▸ Instruction
Restate each of the lines given below, word for word.

Raw records
— start —

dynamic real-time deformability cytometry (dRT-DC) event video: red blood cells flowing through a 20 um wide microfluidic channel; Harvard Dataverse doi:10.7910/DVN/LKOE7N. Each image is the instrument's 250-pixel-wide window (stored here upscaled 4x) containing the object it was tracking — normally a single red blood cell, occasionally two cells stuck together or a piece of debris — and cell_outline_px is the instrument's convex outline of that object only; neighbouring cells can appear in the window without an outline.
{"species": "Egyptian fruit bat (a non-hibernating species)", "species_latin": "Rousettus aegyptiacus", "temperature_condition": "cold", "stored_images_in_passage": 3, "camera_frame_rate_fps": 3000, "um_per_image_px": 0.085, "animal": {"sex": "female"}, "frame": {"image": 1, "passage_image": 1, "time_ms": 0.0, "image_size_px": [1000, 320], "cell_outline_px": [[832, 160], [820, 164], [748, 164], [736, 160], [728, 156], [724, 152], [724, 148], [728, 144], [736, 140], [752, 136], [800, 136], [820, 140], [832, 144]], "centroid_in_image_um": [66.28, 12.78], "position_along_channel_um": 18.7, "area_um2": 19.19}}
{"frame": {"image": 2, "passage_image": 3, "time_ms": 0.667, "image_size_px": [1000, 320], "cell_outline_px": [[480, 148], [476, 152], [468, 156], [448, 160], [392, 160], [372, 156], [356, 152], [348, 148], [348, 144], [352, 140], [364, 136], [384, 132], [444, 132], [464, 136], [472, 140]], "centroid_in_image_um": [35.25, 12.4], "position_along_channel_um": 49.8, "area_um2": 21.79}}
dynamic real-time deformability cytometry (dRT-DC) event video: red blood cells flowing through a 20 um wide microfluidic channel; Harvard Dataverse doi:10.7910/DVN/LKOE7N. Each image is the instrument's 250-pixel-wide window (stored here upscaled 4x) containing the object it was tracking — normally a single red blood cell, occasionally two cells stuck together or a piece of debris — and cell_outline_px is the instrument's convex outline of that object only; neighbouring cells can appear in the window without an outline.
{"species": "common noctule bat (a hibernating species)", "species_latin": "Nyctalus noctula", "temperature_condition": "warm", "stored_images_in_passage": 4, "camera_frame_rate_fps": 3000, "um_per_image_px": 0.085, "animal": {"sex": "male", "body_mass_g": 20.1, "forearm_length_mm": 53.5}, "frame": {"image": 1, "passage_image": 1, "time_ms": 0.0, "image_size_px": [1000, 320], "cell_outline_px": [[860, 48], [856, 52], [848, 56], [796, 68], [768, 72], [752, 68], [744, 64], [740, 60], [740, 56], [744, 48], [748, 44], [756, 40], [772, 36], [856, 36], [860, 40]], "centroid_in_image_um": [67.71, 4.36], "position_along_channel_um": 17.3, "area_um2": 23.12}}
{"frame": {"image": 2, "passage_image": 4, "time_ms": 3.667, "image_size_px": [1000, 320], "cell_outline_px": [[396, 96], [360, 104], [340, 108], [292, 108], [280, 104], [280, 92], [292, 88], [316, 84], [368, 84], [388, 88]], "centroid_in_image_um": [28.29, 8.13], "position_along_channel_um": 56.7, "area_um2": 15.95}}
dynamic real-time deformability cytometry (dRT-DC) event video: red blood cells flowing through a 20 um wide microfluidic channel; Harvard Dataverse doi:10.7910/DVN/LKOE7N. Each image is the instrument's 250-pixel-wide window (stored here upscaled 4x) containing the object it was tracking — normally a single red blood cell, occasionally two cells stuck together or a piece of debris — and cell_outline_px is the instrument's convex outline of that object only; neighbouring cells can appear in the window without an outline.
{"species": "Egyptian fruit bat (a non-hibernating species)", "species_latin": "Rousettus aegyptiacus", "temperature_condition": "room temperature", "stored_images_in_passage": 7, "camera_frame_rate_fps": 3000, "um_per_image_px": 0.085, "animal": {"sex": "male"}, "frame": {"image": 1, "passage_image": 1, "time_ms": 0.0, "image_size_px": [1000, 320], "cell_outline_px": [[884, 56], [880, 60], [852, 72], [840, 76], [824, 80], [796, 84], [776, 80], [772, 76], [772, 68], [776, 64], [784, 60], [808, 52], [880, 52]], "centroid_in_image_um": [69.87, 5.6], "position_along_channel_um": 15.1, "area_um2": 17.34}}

— end —

▸ Complete response
dynamic real-time deformability cytometry (dRT-DC) event video: red blood cells flowing through a 20 um wide microfluidic channel; Harvard Dataverse doi:10.7910/DVN/LKOE7N. Each image is the instrument's 250-pixel-wide window (stored here upscaled 4x) containing the object it was tracking — normally a single red blood cell, occasionally two cells stuck together or a piece of debris — and cell_outline_px is the instrument's convex outline of that object only; neighbouring cells can appear in the window without an outline.
{"species": "Egyptian fruit bat (a non-hibernating species)", "species_latin": "Rousettus aegyptiacus", "temperature_condition": "cold", "stored_images_in_passage": 3, "camera_frame_rate_fps": 3000, "um_per_image_px": 0.085, "animal": {"sex": "female"}, "frame": {"image": 1, "passage_image": 1, "time_ms": 0.0, "image_size_px": [1000, 320], "cell_outline_px": [[832, 160], [820, 164], [748, 164], [736, 160], [728, 156], [724, 152], [724, 148], [728, 144], [736, 140], [752, 136], [800, 136], [820, 140], [832, 144]], "centroid_in_image_um": [66.28, 12.78], "position_along_channel_um": 18.7, "area_um2": 19.19}}
{"frame": {"image": 2, "passage_image": 3, "time_ms": 0.667, "image_size_px": [1000, 320], "cell_outline_px": [[480, 148], [476, 152], [468, 156], [448, 160], [392, 160], [372, 156], [356, 152], [348, 148], [348, 144], [352, 140], [364, 136], [384, 132], [444, 132], [464, 136], [472, 140]], "centroid_in_image_um": [35.25, 12.4], "position_along_channel_um": 49.8, "area_um2": 21.79}}
dynamic real-time deformability cytometry (dRT-DC) event video: red blood cells flowing through a 20 um wide microfluidic channel; Harvard Dataverse doi:10.7910/DVN/LKOE7N. Each image is the instrument's 250-pixel-wide window (stored here upscaled 4x) containing the object it was tracking — normally a single red blood cell, occasionally two cells stuck together or a piece of debris — and cell_outline_px is the instrument's convex outline of that object only; neighbouring cells can appear in the window without an outline.
{"species": "common noctule bat (a hibernating species)", "species_latin": "Nyctalus noctula", "temperature_condition": "warm", "stored_images_in_passage": 4, "camera_frame_rate_fps": 3000, "um_per_image_px": 0.085, "animal": {"sex": "male", "body_mass_g": 20.1, "forearm_length_mm": 53.5}, "frame": {"image": 1, "passage_image": 1, "time_ms": 0.0, "image_size_px": [1000, 320], "cell_outline_px": [[860, 48], [856, 52], [848, 56], [796, 68], [768, 72], [752, 68], [744, 64], [740, 60], [740, 56], [744, 48], [748, 44], [756, 40], [772, 36], [856, 36], [860, 40]], "centroid_in_image_um": [67.71, 4.36], "position_along_channel_um": 17.3, "area_um2": 23.12}}
{"frame": {"image": 2, "passage_image": 4, "time_ms": 3.667, "image_size_px": [1000, 320], "cell_outline_px": [[396, 96], [360, 104], [340, 108], [292, 108], [280, 104], [280, 92], [292, 88], [316, 84], [368, 84], [388, 88]], "centroid_in_image_um": [28.29, 8.13], "position_along_channel_um": 56.7, "area_um2": 15.95}}
dynamic real-time deformability cytometry (dRT-DC) event video: red blood cells flowing through a 20 um wide microfluidic channel; Harvard Dataverse doi:10.7910/DVN/LKOE7N. Each image is the instrument's 250-pixel-wide window (stored here upscaled 4x) containing the object it was tracking — normally a single red blood cell, occasionally two cells stuck together or a piece of debris — and cell_outline_px is the instrument's convex outline of that object only; neighbouring cells can appear in the window without an outline.
{"species": "Egyptian fruit bat (a non-hibernating species)", "species_latin": "Rousettus aegyptiacus", "temperature_condition": "room temperature", "stored_images_in_passage": 7, "camera_frame_rate_fps": 3000, "um_per_image_px": 0.085, "animal": {"sex": "male"}, "frame": {"image": 1, "passage_image": 1, "time_ms": 0.0, "image_size_px": [1000, 320], "cell_outline_px": [[884, 56], [880, 60], [852, 72], [840, 76], [824, 80], [796, 84], [776, 80], [772, 76], [772, 68], [776, 64], [784, 60], [808, 52], [880, 52]], "centroid_in_image_um": [69.87, 5.6], "position_along_channel_um": 15.1, "area_um2": 17.34}}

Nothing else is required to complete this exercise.